**Description of the task**
Present the rows from the start through the line containing "picture [0, 0, 1654, 1241]" as a numbered list, leaving out any blank lines.

Layout element entries:

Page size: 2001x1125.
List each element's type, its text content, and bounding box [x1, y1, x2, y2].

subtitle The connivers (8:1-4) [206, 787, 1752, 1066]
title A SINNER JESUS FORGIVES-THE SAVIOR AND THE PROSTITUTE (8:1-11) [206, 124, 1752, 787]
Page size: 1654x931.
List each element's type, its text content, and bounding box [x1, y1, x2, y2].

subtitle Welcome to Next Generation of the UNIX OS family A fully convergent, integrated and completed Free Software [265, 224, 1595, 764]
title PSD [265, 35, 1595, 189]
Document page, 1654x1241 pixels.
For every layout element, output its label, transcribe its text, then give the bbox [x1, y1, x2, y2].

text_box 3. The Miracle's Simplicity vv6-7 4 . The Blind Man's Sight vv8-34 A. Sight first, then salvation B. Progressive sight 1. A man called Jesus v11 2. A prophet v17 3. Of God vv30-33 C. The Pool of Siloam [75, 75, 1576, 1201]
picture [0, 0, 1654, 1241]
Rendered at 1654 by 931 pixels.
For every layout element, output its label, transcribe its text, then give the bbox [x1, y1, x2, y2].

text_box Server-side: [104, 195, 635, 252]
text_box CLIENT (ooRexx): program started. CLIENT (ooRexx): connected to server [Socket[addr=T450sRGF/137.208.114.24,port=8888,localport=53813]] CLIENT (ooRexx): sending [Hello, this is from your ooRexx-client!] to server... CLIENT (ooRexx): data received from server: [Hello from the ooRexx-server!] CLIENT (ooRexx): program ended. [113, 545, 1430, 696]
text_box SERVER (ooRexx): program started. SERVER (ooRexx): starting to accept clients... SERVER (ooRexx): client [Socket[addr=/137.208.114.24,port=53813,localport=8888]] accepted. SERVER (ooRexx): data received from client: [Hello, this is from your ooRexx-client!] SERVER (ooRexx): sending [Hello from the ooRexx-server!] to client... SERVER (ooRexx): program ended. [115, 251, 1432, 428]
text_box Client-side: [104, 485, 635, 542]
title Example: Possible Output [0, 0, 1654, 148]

**Correct response**
1. Page size: 2001x1125.
2. List each element's type, its text content, and bounding box [x1, y1, x2, y2].
3. subtitle The connivers (8:1-4) [206, 787, 1752, 1066]
4. title A SINNER JESUS FORGIVES-THE SAVIOR AND THE PROSTITUTE (8:1-11) [206, 124, 1752, 787]
5. Page size: 1654x931.
6. List each element's type, its text content, and bounding box [x1, y1, x2, y2].
7. subtitle Welcome to Next Generation of the UNIX OS family A fully convergent, integrated and completed Free Software [265, 224, 1595, 764]
8. title PSD [265, 35, 1595, 189]
9. Document page, 1654x1241 pixels.
10. For every layout element, output its label, transcribe its text, then give the bbox [x1, y1, x2, y2].
11. text_box 3. The Miracle's Simplicity vv6-7 4 . The Blind Man's Sight vv8-34 A. Sight first, then salvation B. Progressive sight 1. A man called Jesus v11 2. A prophet v17 3. Of God vv30-33 C. The Pool of Siloam [75, 75, 1576, 1201]
12. picture [0, 0, 1654, 1241]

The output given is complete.